Toothpaste changes have been noticed. Photograph: Alex1975K/Getty Images/iStockphoto

The same has happened at Tesco, where Colgate Triple Action toothpaste was 98p for 100ml but is now 98p for 75ml.

Guardian Money found several examples of Colgate variants that have been changed, as well as some Oral B products. Procter & Gamble, the maker of Oral B, declined to comment but said it does still make the larger pack sizes.


Like butter, the standard size of a pack of ground coffee has a long history. It was sold by the pound, and the 227g pack was as close as you could get to half a pound.

A bag of Italian Style Fairtrade Coffee.
A bag of Italian Style Fairtrade Coffee. Photograph: Antonio Olmos/The Observer

However, in recent years, new entrants to the supermarkets such as Costa launched 200g bags, and now the rest of the shelf seems to be following.

A reader spotted some Co-op coffees have been reduced, and Guardian Money found the Fairtrade specialistCafédirect has started to sell smaller bags.

The changes follow a rise in the price of coffee on the wholesale market and increases in labour costs.

A spokesperson for Co-op said: “Like all retailers, we have seen high increases in the cost price of coffee this year. By very slightly reducing the weight of our ground coffee by a few grams and absorbing the remaining costs ourselves, we’ve managed to maintain the retail price and not pass this cost increase on to customers, and in fact, Co-op members benefit from an additional 30p member-only price reduction.”

Cafédirect said it had been hit by higher operational costs but was not shrinkflating products – it said prices had been cut, too. “To make our price more accessible, we’ve reduced our pack size, passing all the savings back to the customer,” said its chief executive, John Steel. “These packs are more accessible at a lower price, so more people can enjoy our delicious coffee for an even bigger impact on farmers’ incomes.”


A tub of Yeo Valley natural yoghurt.
A tub of Yeo Valley natural yoghurt. Photograph: Antonio Olmos/The Observer

If you buy big tubs of yoghurt, the chances are you are now getting smaller tubs than you did 18 months ago.

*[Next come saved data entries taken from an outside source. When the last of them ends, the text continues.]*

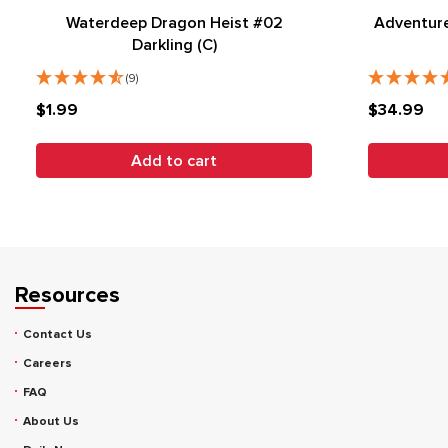
Waterdeep Dragon Heist #02
Adventure
Darkling (C)
(9)
$1.99
$34.99
Add to cart
Resources
Contact Us
Careers
FAQ
About Us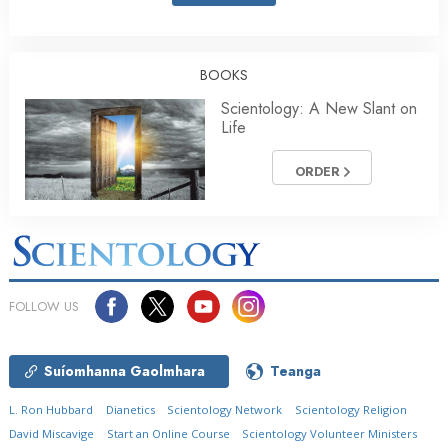
BOOKS
Scientology: A New Slant on
Life
ORDER
FOLLOW US
Suíomhanna Gaolmhara
Teanga
L. Ron Hubbard
Dianetics
Scientology Network
Scientology Religion
David Miscavige
Start an Online Course
Scientology Volunteer Ministers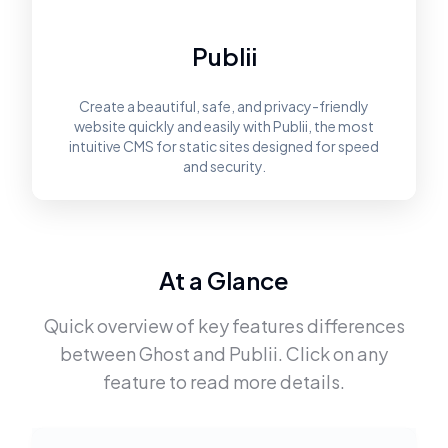
Publii
Create a beautiful, safe, and privacy-friendly
website quickly and easily with Publii, the most
intuitive CMS for static sites designed for speed
and security.
At a Glance
Quick overview of key features differences
between
Ghost
and
Publii
. Click on any
feature to read more details.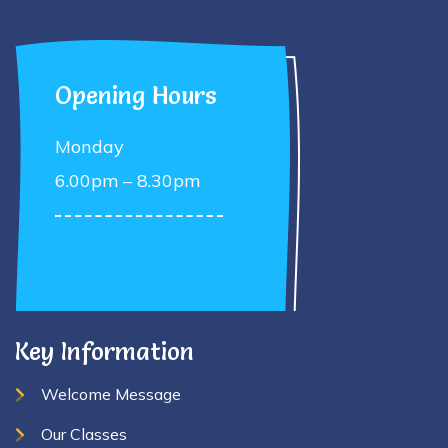
Opening Hours
Monday
6.00pm – 8.30pm
Key Information
Welcome Message
Our Classes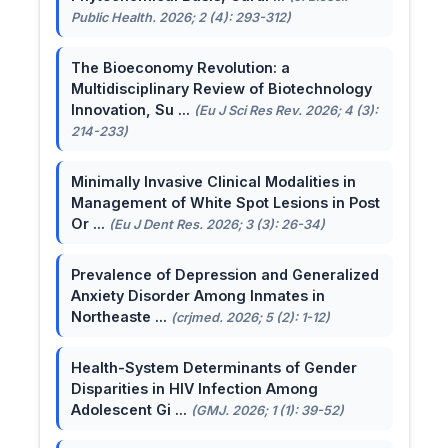
Public Health. 2026; 2 (4): 293-312)
The Bioeconomy Revolution: a
Multidisciplinary Review of Biotechnology
Innovation, Su ...
(Eu J Sci Res Rev. 2026; 4 (3):
214-233)
Minimally Invasive Clinical Modalities in
Management of White Spot Lesions in Post
Or ...
(Eu J Dent Res. 2026; 3 (3): 26-34)
Prevalence of Depression and Generalized
Anxiety Disorder Among Inmates in
Northeaste ...
(crjmed. 2026; 5 (2): 1-12)
Health-System Determinants of Gender
Disparities in HIV Infection Among
Adolescent Gi ...
(GMJ. 2026; 1 (1): 39-52)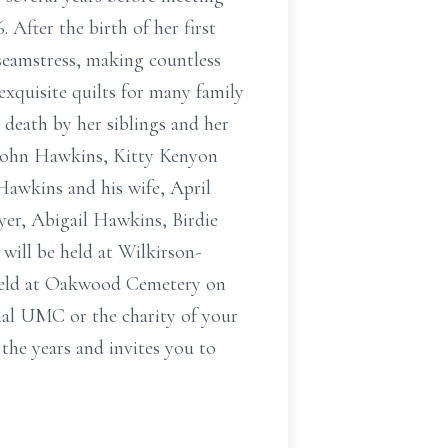
 After the birth of her first
 seamstress, making countless
exquisite quilts for many family
death by her siblings and her
 John Hawkins, Kitty Kenyon
Hawkins and his wife, April
er, Abigail Hawkins, Birdie
ill be held at Wilkirson-
 held at Oakwood Cemetery on
ial UMC or the charity of your
the years and invites you to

Manufacturers and retailers have shrunk the amount in the packs, and it is typically impossible to tell when you pick up the tub – particularly the mid-sized versions that were 500g and are now 450g.

Changes at Yeo Valley are typical: it did package natural yoghurt in 1kg, 500g, 150g and 4x120g packs but now only the 150g remains unchanged. The others are down to 950g, 450g and 4x110g respectively.

A spokesperson said: “It’s well documented that there is an unprecedented rise in costs and inflation across the food and farming system. In order to protect our customers as much as possible from this cost rise, 12 months ago we reduced the weight on a limited number of our yoghurt products. We made this difficult decision to ensure we can continue to provide high-quality, organic products that remain affordable to our customers.”

Pet food

Whiskas cost-cutting caught out cat lovers in the spring when smaller packs and new recipes left their furry friends yowling for more, but dog owners have not been immune to shrinkflation.

Dog eating food from a bowl
Shrinkflation has even extended to pet food. Photograph: Sally Anscombe/Getty Images

A reader who works in a supermarket alerted us to changes in Harringtons dog food. Those catering for canines could previously choose between packs weighing 15kg, 5kg and 2kg – but now the options are 12kg, 4kg and 1.7kg.

A spokesperson for Harringtons explained the changes: “We have done our utmost to absorb costs in the face of spiralling inflation, and ultimately had to consider how to continue delivering this, while maintaining a sustainable business. Faced with having to pass very significant price increases to our loyal customers … we chose to reorganise our range and maintain our recommended retail price to ensure shoppers could still access quality pet nutrition within their weekly budget.”